LATER ...or catering for Steve Jessop's comments:

#include <cstdlib>
#include <iostream>
#include <climits>

using namespace std;

int main(int argc, char *argv[])   
{
    if (argc < 2) {
        return 1;
    }

    char * endp;
    long i = strtol(argv[1],&endp,10);

    if (*endp) {
        cerr << "\"" << argv[1] << "\" is not an integer :(" << endl;
        return 1;
    }
    if (endp == argv[1]) {
        cerr << "Empty string passed :(" << endl;
        return 1;
    }
    if (i < 0) {
        cerr << "Negative " << i << " passed :(" << endl;
        return 1;
    }
    if (i <= INT_MAX) {
        cout << "Non-negative int " << i << " passed :)" << endl;
    } else {
        cout << "Non-negative long " << i << " passed :)" << endl;
    }
    return 0;

}

A wrapper function would be in order for this degree of discrimination. And there remains the very-very corner case that an input of ULONG_MAX will be accepted as LONG_MAX.

Answer 4

You can try checking if all the characters in argv[1] are digits (possibly with a leading minus sign). The check can be performed by using the standard library function isdigit().

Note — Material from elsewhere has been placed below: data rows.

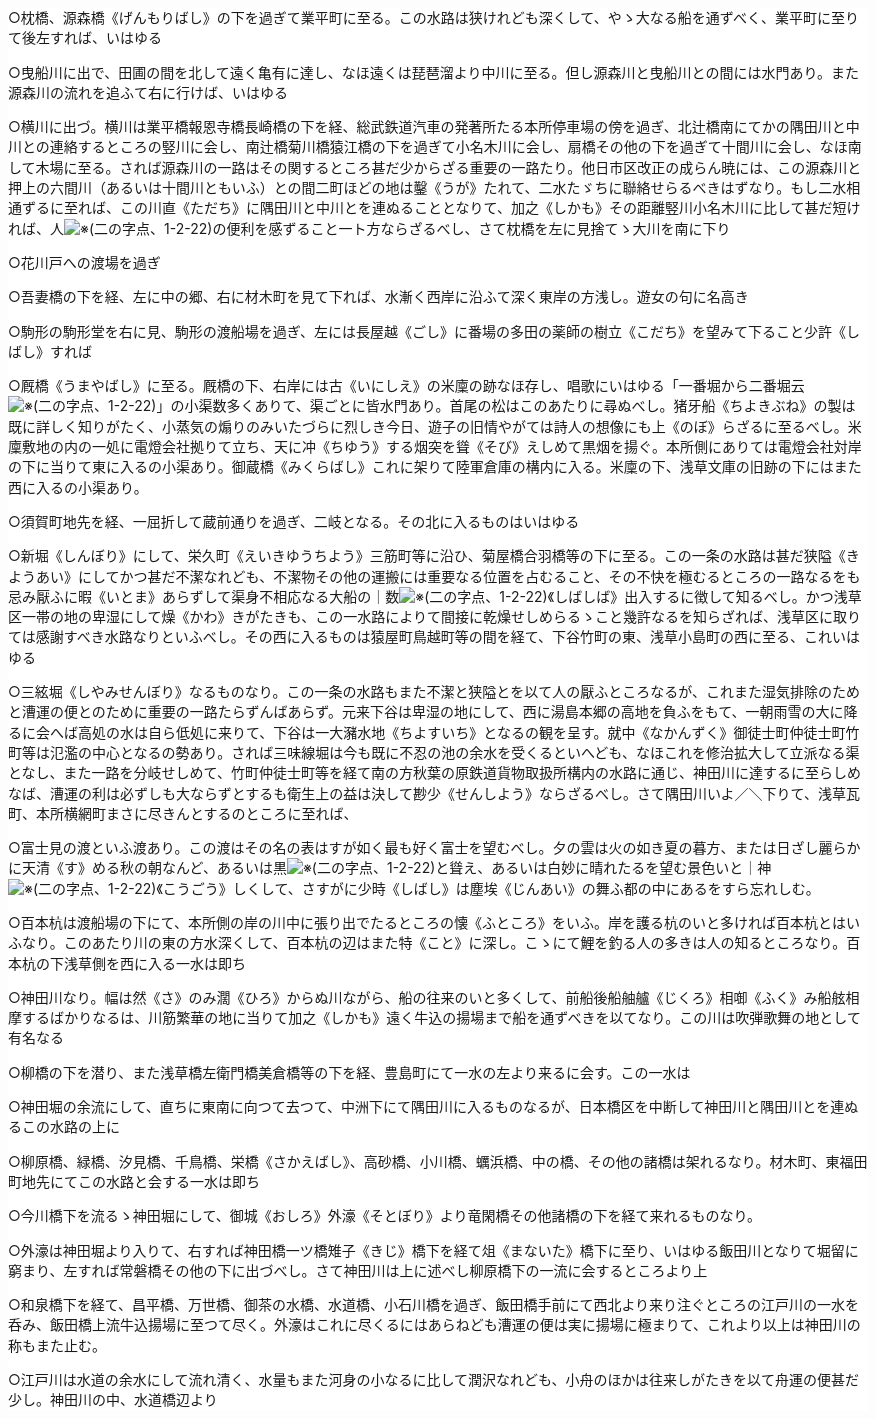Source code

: ○枕橋、源森橋《げんもりばし》の下を過ぎて業平町に至る。この水路は狭けれども深くして、やゝ大なる船を通ずべく、業平町に至りて後左すれば、いはゆる

○曳船川に出で、田圃の間を北して遠く亀有に達し、なほ遠くは琵琶溜より中川に至る。但し源森川と曳船川との間には水門あり。また源森川の流れを追ふて右に行けば、いはゆる

○横川に出づ。横川は業平橋報恩寺橋長崎橋の下を経、総武鉄道汽車の発著所たる本所停車場の傍を過ぎ、北辻橋南にてかの隅田川と中川との連絡するところの竪川に会し、南辻橋菊川橋猿江橋の下を過ぎて小名木川に会し、扇橋その他の下を過ぎて十間川に会し、なほ南して木場に至る。されば源森川の一路はその関するところ甚だ少からざる重要の一路たり。他日市区改正の成らん暁には、この源森川と押上の六間川（あるいは十間川ともいふ）との間二町ほどの地は鑿《うが》たれて、二水たゞちに聯絡せらるべきはずなり。もし二水相通ずるに至れば、この川直《ただち》に隅田川と中川とを連ぬることとなりて、加之《しかも》その距離竪川小名木川に比して甚だ短ければ、人![※(二の字点、1-2-22)](https://www.aozora.gr.jp/cards/000051/files/../../../gaiji/1-02/1-02-22.png)の便利を感ずること一ト方ならざるべし、さて枕橋を左に見捨てゝ大川を南に下り

○花川戸への渡場を過ぎ

○吾妻橋の下を経、左に中の郷、右に材木町を見て下れば、水漸く西岸に沿ふて深く東岸の方浅し。遊女の句に名高き

○駒形の駒形堂を右に見、駒形の渡船場を過ぎ、左には長屋越《ごし》に番場の多田の薬師の樹立《こだち》を望みて下ること少許《しばし》すれば

○厩橋《うまやばし》に至る。厩橋の下、右岸には古《いにしえ》の米廩の跡なほ存し、唱歌にいはゆる「一番堀から二番堀云![※(二の字点、1-2-22)](https://www.aozora.gr.jp/cards/000051/files/../../../gaiji/1-02/1-02-22.png)」の小渠数多くありて、渠ごとに皆水門あり。首尾の松はこのあたりに尋ぬべし。猪牙船《ちよきぶね》の製は既に詳しく知りがたく、小蒸気の煽りのみいたづらに烈しき今日、遊子の旧情やがては詩人の想像にも上《のぼ》らざるに至るべし。米廩敷地の内の一処に電燈会社拠りて立ち、天に冲《ちゆう》する烟突を聳《そび》えしめて黒烟を揚ぐ。本所側にありては電燈会社対岸の下に当りて東に入るの小渠あり。御蔵橋《みくらばし》これに架りて陸軍倉庫の構内に入る。米廩の下、浅草文庫の旧跡の下にはまた西に入るの小渠あり。

○須賀町地先を経、一屈折して蔵前通りを過ぎ、二岐となる。その北に入るものはいはゆる

○新堀《しんぼり》にして、栄久町《えいきゆうちよう》三筋町等に沿ひ、菊屋橋合羽橋等の下に至る。この一条の水路は甚だ狭隘《きようあい》にしてかつ甚だ不潔なれども、不潔物その他の運搬には重要なる位置を占むること、その不快を極むるところの一路なるをも忌み厭ふに暇《いとま》あらずして渠身不相応なる大船の｜数![※(二の字点、1-2-22)](https://www.aozora.gr.jp/cards/000051/files/../../../gaiji/1-02/1-02-22.png)《しばしば》出入するに徴して知るべし。かつ浅草区一帯の地の卑湿にして燥《かわ》きがたきも、この一水路によりて間接に乾燥せしめらるゝこと幾許なるを知らざれば、浅草区に取りては感謝すべき水路なりといふべし。その西に入るものは猿屋町鳥越町等の間を経て、下谷竹町の東、浅草小島町の西に至る、これいはゆる

○三絃堀《しやみせんぼり》なるものなり。この一条の水路もまた不潔と狭隘とを以て人の厭ふところなるが、これまた湿気排除のためと漕運の便とのために重要の一路たらずんばあらず。元来下谷は卑湿の地にして、西に湯島本郷の高地を負ふをもて、一朝雨雪の大に降るに会へば高処の水は自ら低処に来りて、下谷は一大瀦水地《ちよすいち》となるの観を呈す。就中《なかんずく》御徒士町仲徒士町竹町等は氾濫の中心となるの勢あり。されば三味線堀は今も既に不忍の池の余水を受くるといへども、なほこれを修治拡大して立派なる渠となし、また一路を分岐せしめて、竹町仲徒士町等を経て南の方秋葉の原鉄道貨物取扱所構内の水路に通じ、神田川に達するに至らしめなば、漕運の利は必ずしも大ならずとするも衛生上の益は決して尠少《せんしよう》ならざるべし。さて隅田川いよ／＼下りて、浅草瓦町、本所横網町まさに尽きんとするのところに至れば、

○富士見の渡といふ渡あり。この渡はその名の表はすが如く最も好く富士を望むべし。夕の雲は火の如き夏の暮方、または日ざし麗らかに天清《す》める秋の朝なんど、あるいは黒![※(二の字点、1-2-22)](https://www.aozora.gr.jp/cards/000051/files/../../../gaiji/1-02/1-02-22.png)と聳え、あるいは白妙に晴れたるを望む景色いと｜神![※(二の字点、1-2-22)](https://www.aozora.gr.jp/cards/000051/files/../../../gaiji/1-02/1-02-22.png)《こうごう》しくして、さすがに少時《しばし》は塵埃《じんあい》の舞ふ都の中にあるをすら忘れしむ。

○百本杭は渡船場の下にて、本所側の岸の川中に張り出でたるところの懐《ふところ》をいふ。岸を護る杭のいと多ければ百本杭とはいふなり。このあたり川の東の方水深くして、百本杭の辺はまた特《こと》に深し。こゝにて鯉を釣る人の多きは人の知るところなり。百本杭の下浅草側を西に入る一水は即ち

○神田川なり。幅は然《さ》のみ濶《ひろ》からぬ川ながら、船の往来のいと多くして、前船後船舳艫《じくろ》相啣《ふく》み船舷相摩するばかりなるは、川筋繁華の地に当りて加之《しかも》遠く牛込の揚場まで船を通ずべきを以てなり。この川は吹弾歌舞の地として有名なる

○柳橋の下を潜り、また浅草橋左衛門橋美倉橋等の下を経、豊島町にて一水の左より来るに会す。この一水は

○神田堀の余流にして、直ちに東南に向つて去つて、中洲下にて隅田川に入るものなるが、日本橋区を中断して神田川と隅田川とを連ぬるこの水路の上に

○柳原橋、緑橋、汐見橋、千鳥橋、栄橋《さかえばし》、高砂橋、小川橋、蠣浜橋、中の橋、その他の諸橋は架れるなり。材木町、東福田町地先にてこの水路と会する一水は即ち

○今川橋下を流るゝ神田堀にして、御城《おしろ》外濠《そとぼり》より竜閑橋その他諸橋の下を経て来れるものなり。

○外濠は神田堀より入りて、右すれば神田橋一ツ橋雉子《きじ》橋下を経て俎《まないた》橋下に至り、いはゆる飯田川となりて堀留に窮まり、左すれば常磐橋その他の下に出づべし。さて神田川は上に述べし柳原橋下の一流に会するところより上

○和泉橋下を経て、昌平橋、万世橋、御茶の水橋、水道橋、小石川橋を過ぎ、飯田橋手前にて西北より来り注ぐところの江戸川の一水を呑み、飯田橋上流牛込揚場に至つて尽く。外濠はこれに尽くるにはあらねども漕運の便は実に揚場に極まりて、これより以上は神田川の称もまた止む。

○江戸川は水道の余水にして流れ清く、水量もまた河身の小なるに比して潤沢なれども、小舟のほかは往来しがたきを以て舟運の便甚だ少し。神田川の中、水道橋辺より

http://www.cplusplus.com/reference/cctype/isdigit/

Complete solution based on OP's actual code (also available at http://codepad.org/SUzcfZYp):

#include <stdio.h>          // printf()
#include <stdlib.h>         // atoi()
#include <ctype.h>          // isdigit()

int main(int argc, char *argv[])   
{ 
    if( argc != 2 ) {
        return 0;
    }

    char * pWord = argv[ 1 ];
    char c = 0;
    for( int i = 0; c = pWord[ i ], c ; ++i ) {
        if( ! isdigit( c ) ) {
            return 0;
        }
    }

    int argvNum = atoi( argv[ 1 ] );
    printf( "argc = %d, argv[ 1 ] = %s, argvNum = %d\n",
        argc, argv[ 1 ], argvNum );
}

Answer 5

I'm new to C++ so please don't flame me if this is wrong, but couldn't you throw an exception and allow the user to re-correct the input?

I've learned a few ways of dealing with errors:

1. If/Else handling
2. Assert
3. Throw exception

1.IF/ELSE #include

int main(int argc, int **argv) {
    if (!isdigit(argv[1])) {
        // handle code if it's not a digit.
        return 0;
    }
}

This is probably the easiest way to make sure

---

2.ASSERT #include

int main(int argc, int *argv[]) {
    assert(isdigit(argv[1]));
}

* Assert will terminate the program if argv[1] is not a digit

3.THROW #include

using namespace std;

class Except {};

int main(int argc, int **argv) {
    try {
        isdigit(argv[1]);
        throw Except();
        // this code will not be executed
        // if argv[1] is not a digit
    }
    catch (Except) {
        cout << "argv[1] is not a digit.";
        // handle exception or rethrow
    } 
}

It is definitely worth noting that throwing an exception will create a stack trace and also all code in-between the thrown exception and the block that catches the exception will NOT be executed.